===== DATA SHOWN =====

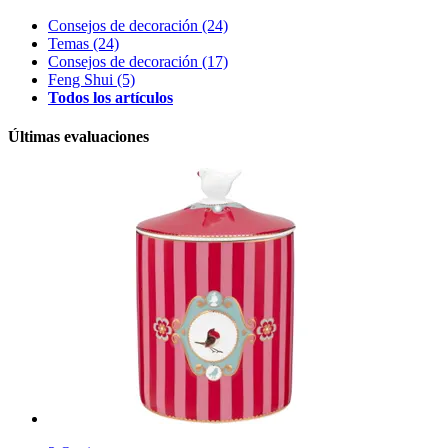
Consejos de decoración
(24)
Temas
(24)
Consejos de decoración
(17)
Feng Shui
(5)
Todos los artículos
Últimas evaluaciones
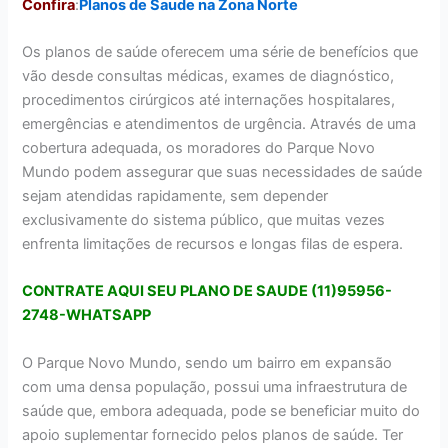
Confira
:
Planos de Saude na Zona Norte
Os planos de saúde oferecem uma série de benefícios que
vão desde consultas médicas, exames de diagnóstico,
procedimentos cirúrgicos até internações hospitalares,
emergências e atendimentos de urgência. Através de uma
cobertura adequada, os moradores do Parque Novo
Mundo podem assegurar que suas necessidades de saúde
sejam atendidas rapidamente, sem depender
exclusivamente do sistema público, que muitas vezes
enfrenta limitações de recursos e longas filas de espera.
CONTRATE AQUI SEU PLANO DE SAUDE (11)95956-
2748-WHATSAPP
O Parque Novo Mundo, sendo um bairro em expansão
com uma densa população, possui uma infraestrutura de
saúde que, embora adequada, pode se beneficiar muito do
apoio suplementar fornecido pelos planos de saúde. Ter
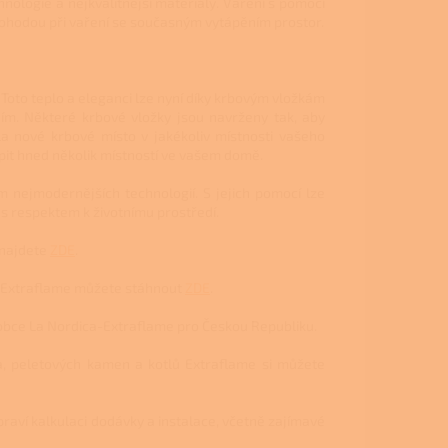
nologie a nejkvalitnější materiály. Vaření s pomocí
 pohodou při vaření se současným vytápěním prostor.
Toto teplo a eleganci lze nyní díky krbovým vložkám
ím. Některé krbové vložky jsou navrženy tak, aby
la nové krbové místo v jakékoliv místnosti vašeho
it hned několik místností ve vašem domě.
m nejmodernějších technologií. S jejich pomocí lze
 s respektem k životnímu prostředí.
 najdete
ZDE
.
a-Extraflame můžete stáhnout
ZDE
.
obce La Nordica-Extraflame pro Českou Republiku.
, peletových kamen a kotlů Extraflame si můžete
ipraví kalkulaci dodávky a instalace, včetně zajímavé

=====

WHAT THIS TASK INVOLVES:
Without carrying over any picture, write out the entries above once more, exactly.

ANSWER BELOW:
Consejos de decoración
(24)
Temas
(24)
Consejos de decoración
(17)
Feng Shui
(5)
Todos los artículos
Últimas evaluaciones
Confira
:
Planos de Saude na Zona Norte
Os planos de saúde oferecem uma série de benefícios que
vão desde consultas médicas, exames de diagnóstico,
procedimentos cirúrgicos até internações hospitalares,
emergências e atendimentos de urgência. Através de uma
cobertura adequada, os moradores do Parque Novo
Mundo podem assegurar que suas necessidades de saúde
sejam atendidas rapidamente, sem depender
exclusivamente do sistema público, que muitas vezes
enfrenta limitações de recursos e longas filas de espera.
CONTRATE AQUI SEU PLANO DE SAUDE (11)95956-
2748-WHATSAPP
O Parque Novo Mundo, sendo um bairro em expansão
com uma densa população, possui uma infraestrutura de
saúde que, embora adequada, pode se beneficiar muito do
apoio suplementar fornecido pelos planos de saúde. Ter
nologie a nejkvalitnější materiály. Vaření s pomocí
 pohodou při vaření se současným vytápěním prostor.
Toto teplo a eleganci lze nyní díky krbovým vložkám
ím. Některé krbové vložky jsou navrženy tak, aby
la nové krbové místo v jakékoliv místnosti vašeho
it hned několik místností ve vašem domě.
m nejmodernějších technologií. S jejich pomocí lze
 s respektem k životnímu prostředí.
 najdete
ZDE
.
a-Extraflame můžete stáhnout
ZDE
.
obce La Nordica-Extraflame pro Českou Republiku.
, peletových kamen a kotlů Extraflame si můžete
ipraví kalkulaci dodávky a instalace, včetně zajímavé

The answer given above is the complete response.